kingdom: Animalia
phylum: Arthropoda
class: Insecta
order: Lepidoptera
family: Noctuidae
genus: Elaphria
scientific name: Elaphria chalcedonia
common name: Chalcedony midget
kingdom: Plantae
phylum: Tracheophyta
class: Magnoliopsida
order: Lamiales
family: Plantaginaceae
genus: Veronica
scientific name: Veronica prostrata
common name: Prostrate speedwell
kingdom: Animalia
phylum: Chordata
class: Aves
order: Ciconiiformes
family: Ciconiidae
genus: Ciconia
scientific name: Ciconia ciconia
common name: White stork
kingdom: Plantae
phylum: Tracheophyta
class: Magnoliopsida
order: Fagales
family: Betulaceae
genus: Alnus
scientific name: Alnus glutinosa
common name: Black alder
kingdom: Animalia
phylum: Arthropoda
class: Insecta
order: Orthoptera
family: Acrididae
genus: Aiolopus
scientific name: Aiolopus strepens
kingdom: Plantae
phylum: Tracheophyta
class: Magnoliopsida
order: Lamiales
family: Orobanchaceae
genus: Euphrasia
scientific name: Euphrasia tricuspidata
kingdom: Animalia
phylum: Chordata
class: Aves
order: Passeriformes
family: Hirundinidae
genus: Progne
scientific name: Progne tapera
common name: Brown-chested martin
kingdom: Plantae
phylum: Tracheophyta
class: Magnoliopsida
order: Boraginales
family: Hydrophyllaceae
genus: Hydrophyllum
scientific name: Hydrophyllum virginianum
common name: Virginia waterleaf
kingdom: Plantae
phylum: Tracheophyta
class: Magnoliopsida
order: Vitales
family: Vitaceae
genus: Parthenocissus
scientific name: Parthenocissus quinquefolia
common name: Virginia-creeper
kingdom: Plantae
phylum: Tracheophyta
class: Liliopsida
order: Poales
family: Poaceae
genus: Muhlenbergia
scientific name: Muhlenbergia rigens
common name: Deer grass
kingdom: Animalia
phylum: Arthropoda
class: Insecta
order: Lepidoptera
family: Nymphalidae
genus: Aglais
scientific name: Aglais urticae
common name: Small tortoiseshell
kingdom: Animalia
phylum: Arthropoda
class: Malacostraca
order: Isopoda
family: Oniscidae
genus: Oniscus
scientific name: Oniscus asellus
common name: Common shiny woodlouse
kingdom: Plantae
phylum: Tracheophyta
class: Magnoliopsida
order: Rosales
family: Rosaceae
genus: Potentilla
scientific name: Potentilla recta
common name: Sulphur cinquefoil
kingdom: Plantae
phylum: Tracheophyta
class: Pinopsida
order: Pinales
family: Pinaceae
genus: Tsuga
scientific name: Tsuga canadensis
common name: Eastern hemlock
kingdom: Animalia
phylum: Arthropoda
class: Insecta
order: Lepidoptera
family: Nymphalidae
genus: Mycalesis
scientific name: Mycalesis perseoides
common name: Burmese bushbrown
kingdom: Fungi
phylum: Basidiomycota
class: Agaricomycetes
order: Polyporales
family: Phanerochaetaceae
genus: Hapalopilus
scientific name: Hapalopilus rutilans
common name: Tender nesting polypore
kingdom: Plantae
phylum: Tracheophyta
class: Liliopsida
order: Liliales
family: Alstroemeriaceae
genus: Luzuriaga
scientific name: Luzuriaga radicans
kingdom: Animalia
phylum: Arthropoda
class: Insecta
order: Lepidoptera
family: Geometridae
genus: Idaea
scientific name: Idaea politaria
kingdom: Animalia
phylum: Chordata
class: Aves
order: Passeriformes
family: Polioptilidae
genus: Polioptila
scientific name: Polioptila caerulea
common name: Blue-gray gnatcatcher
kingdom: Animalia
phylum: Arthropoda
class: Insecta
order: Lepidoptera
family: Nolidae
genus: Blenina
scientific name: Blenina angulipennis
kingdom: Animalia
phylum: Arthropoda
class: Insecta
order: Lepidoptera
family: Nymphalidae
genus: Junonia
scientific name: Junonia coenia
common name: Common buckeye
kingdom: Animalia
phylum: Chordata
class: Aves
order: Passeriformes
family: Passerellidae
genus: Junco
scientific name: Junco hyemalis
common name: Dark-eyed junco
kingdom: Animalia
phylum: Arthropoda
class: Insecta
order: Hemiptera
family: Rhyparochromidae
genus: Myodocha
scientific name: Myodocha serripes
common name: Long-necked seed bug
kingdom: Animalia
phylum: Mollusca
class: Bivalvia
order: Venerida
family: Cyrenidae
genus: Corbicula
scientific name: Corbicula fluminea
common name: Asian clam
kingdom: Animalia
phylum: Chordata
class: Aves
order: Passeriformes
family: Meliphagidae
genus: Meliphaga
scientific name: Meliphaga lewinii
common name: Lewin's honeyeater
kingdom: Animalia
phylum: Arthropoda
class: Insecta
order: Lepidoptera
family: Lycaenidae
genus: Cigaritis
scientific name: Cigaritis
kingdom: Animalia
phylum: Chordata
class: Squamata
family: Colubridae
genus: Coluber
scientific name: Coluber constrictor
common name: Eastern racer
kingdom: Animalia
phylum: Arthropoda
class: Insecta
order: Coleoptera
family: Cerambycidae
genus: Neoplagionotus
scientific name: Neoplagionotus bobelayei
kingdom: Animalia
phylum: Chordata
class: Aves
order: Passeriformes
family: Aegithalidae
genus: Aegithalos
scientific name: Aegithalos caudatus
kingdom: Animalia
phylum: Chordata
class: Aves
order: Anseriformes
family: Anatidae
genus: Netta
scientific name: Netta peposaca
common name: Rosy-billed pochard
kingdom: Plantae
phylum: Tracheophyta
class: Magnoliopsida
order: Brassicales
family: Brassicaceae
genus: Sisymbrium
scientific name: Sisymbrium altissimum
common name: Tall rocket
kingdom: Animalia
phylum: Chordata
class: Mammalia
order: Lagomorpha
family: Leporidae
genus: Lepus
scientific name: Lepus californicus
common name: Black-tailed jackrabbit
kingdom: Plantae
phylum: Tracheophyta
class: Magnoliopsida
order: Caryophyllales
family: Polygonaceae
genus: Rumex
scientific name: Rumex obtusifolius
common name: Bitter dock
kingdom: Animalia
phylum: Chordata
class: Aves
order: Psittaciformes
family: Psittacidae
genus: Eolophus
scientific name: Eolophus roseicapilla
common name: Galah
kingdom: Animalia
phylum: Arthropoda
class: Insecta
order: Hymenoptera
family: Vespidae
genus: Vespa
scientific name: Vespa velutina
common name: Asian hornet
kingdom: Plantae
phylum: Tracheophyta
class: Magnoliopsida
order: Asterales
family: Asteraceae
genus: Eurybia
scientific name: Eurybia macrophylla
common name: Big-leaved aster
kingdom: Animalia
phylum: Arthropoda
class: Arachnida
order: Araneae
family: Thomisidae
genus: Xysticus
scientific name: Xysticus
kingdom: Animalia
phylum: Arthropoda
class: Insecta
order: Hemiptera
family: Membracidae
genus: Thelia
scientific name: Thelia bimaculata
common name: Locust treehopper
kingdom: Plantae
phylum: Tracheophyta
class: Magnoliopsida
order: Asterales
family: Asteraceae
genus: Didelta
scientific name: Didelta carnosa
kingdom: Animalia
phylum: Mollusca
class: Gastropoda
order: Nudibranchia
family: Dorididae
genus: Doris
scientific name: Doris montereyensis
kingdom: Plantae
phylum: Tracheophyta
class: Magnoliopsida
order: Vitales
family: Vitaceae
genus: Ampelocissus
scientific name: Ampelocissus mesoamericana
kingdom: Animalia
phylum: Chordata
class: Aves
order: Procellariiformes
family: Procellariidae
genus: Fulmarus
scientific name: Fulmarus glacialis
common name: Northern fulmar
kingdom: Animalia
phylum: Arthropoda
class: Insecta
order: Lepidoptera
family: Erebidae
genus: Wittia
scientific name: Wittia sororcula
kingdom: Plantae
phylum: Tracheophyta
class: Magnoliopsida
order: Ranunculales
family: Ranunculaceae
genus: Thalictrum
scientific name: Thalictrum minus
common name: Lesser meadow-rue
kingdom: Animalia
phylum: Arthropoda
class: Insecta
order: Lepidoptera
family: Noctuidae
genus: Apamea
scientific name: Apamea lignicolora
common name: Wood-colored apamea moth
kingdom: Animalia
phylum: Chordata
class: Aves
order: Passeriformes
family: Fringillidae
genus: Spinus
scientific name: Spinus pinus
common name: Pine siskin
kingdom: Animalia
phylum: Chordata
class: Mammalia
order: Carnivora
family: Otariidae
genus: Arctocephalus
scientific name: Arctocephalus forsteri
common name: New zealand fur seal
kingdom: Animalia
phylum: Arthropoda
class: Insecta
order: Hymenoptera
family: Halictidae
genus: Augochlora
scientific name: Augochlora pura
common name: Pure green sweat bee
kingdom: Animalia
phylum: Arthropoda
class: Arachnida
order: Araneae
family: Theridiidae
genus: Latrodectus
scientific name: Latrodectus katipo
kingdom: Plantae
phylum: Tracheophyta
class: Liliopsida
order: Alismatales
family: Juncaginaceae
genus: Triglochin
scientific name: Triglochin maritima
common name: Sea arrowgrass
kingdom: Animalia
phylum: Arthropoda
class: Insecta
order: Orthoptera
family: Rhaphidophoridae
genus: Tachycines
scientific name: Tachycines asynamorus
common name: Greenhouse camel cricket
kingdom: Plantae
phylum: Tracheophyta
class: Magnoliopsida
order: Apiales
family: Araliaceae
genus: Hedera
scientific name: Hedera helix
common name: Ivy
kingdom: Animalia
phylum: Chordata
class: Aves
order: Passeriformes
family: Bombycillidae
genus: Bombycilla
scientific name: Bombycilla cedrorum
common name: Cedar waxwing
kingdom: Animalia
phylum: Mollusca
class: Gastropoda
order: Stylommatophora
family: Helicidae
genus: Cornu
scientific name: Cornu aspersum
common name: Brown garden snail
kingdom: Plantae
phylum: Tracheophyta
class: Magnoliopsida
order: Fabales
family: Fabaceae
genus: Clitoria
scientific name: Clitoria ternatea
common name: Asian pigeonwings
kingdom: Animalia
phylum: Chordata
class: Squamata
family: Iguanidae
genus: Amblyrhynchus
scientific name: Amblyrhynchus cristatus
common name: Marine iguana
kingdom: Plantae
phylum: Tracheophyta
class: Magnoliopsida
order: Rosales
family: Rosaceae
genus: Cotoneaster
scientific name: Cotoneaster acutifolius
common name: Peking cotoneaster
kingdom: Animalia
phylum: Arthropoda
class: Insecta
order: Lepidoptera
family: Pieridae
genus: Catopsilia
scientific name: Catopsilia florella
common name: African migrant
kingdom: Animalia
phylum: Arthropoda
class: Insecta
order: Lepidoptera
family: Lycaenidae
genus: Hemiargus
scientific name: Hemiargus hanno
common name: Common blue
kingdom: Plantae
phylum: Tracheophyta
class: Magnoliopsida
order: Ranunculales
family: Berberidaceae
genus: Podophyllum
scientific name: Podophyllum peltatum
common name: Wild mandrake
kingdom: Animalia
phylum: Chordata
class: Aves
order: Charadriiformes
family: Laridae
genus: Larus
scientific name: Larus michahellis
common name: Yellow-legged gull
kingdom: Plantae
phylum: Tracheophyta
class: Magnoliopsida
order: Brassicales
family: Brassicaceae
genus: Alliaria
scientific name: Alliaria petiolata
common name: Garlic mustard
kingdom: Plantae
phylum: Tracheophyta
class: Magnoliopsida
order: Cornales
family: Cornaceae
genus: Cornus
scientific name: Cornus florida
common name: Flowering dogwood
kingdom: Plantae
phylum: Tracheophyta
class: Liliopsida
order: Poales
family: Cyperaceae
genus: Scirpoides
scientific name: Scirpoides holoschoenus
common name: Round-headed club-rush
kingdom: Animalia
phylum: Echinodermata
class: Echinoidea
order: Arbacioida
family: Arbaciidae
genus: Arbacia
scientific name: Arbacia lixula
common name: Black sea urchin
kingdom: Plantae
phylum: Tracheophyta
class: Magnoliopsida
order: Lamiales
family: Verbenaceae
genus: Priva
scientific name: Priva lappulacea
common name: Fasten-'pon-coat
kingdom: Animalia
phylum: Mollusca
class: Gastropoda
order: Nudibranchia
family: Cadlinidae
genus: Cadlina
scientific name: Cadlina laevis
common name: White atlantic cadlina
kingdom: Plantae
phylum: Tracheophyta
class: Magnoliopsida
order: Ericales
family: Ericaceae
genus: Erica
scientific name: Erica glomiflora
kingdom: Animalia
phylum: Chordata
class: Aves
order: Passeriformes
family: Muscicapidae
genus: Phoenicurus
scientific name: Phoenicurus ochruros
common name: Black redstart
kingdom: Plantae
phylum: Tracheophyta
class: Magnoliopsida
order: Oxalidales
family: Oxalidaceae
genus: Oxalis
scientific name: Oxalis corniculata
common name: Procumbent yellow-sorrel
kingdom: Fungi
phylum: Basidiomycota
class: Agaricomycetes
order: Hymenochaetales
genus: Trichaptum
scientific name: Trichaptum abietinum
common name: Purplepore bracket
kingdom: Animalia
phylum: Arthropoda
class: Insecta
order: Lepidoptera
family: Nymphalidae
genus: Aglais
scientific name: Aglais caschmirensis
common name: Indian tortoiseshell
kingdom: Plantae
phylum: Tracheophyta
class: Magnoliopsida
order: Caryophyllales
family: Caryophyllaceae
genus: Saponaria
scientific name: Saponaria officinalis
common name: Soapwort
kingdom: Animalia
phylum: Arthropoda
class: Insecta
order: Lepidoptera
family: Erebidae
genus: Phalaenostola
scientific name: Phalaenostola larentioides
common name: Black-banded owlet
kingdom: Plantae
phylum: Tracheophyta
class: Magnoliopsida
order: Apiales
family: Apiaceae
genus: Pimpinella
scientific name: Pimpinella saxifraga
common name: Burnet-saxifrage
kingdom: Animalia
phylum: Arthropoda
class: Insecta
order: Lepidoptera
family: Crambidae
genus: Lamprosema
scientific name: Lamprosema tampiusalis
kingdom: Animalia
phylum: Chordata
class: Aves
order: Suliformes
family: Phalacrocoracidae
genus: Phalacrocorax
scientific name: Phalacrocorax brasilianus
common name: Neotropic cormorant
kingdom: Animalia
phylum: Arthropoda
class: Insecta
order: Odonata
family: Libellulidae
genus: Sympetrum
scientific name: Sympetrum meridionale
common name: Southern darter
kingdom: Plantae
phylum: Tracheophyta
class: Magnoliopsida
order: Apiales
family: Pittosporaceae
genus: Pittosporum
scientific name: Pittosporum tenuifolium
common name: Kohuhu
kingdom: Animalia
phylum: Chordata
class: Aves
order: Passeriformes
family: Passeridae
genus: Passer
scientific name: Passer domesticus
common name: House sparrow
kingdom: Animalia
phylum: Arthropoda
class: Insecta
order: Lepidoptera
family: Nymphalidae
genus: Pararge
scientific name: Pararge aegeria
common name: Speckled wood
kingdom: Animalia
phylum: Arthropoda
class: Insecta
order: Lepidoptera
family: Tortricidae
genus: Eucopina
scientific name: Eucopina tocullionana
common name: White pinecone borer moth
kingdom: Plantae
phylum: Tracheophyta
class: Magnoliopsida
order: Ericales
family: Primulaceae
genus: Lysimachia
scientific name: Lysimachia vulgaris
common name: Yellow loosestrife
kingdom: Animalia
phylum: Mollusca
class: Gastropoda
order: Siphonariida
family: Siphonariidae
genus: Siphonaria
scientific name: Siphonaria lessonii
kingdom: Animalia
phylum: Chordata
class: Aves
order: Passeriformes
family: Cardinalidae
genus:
◇ ◇ ◇
### EXERCISE DIRECTIONS
Reproduce the records verbatim, starting at their first line and ending with the line that contains "scientific name: Potentilla recta", including both of those lines.

### COMPLETE OUTPUT
kingdom: Animalia
phylum: Arthropoda
class: Insecta
order: Lepidoptera
family: Noctuidae
genus: Elaphria
scientific name: Elaphria chalcedonia
common name: Chalcedony midget
kingdom: Plantae
phylum: Tracheophyta
class: Magnoliopsida
order: Lamiales
family: Plantaginaceae
genus: Veronica
scientific name: Veronica prostrata
common name: Prostrate speedwell
kingdom: Animalia
phylum: Chordata
class: Aves
order: Ciconiiformes
family: Ciconiidae
genus: Ciconia
scientific name: Ciconia ciconia
common name: White stork
kingdom: Plantae
phylum: Tracheophyta
class: Magnoliopsida
order: Fagales
family: Betulaceae
genus: Alnus
scientific name: Alnus glutinosa
common name: Black alder
kingdom: Animalia
phylum: Arthropoda
class: Insecta
order: Orthoptera
family: Acrididae
genus: Aiolopus
scientific name: Aiolopus strepens
kingdom: Plantae
phylum: Tracheophyta
class: Magnoliopsida
order: Lamiales
family: Orobanchaceae
genus: Euphrasia
scientific name: Euphrasia tricuspidata
kingdom: Animalia
phylum: Chordata
class: Aves
order: Passeriformes
family: Hirundinidae
genus: Progne
scientific name: Progne tapera
common name: Brown-chested martin
kingdom: Plantae
phylum: Tracheophyta
class: Magnoliopsida
order: Boraginales
family: Hydrophyllaceae
genus: Hydrophyllum
scientific name: Hydrophyllum virginianum
common name: Virginia waterleaf
kingdom: Plantae
phylum: Tracheophyta
class: Magnoliopsida
order: Vitales
family: Vitaceae
genus: Parthenocissus
scientific name: Parthenocissus quinquefolia
common name: Virginia-creeper
kingdom: Plantae
phylum: Tracheophyta
class: Liliopsida
order: Poales
family: Poaceae
genus: Muhlenbergia
scientific name: Muhlenbergia rigens
common name: Deer grass
kingdom: Animalia
phylum: Arthropoda
class: Insecta
order: Lepidoptera
family: Nymphalidae
genus: Aglais
scientific name: Aglais urticae
common name: Small tortoiseshell
kingdom: Animalia
phylum: Arthropoda
class: Malacostraca
order: Isopoda
family: Oniscidae
genus: Oniscus
scientific name: Oniscus asellus
common name: Common shiny woodlouse
kingdom: Plantae
phylum: Tracheophyta
class: Magnoliopsida
order: Rosales
family: Rosaceae
genus: Potentilla
scientific name: Potentilla recta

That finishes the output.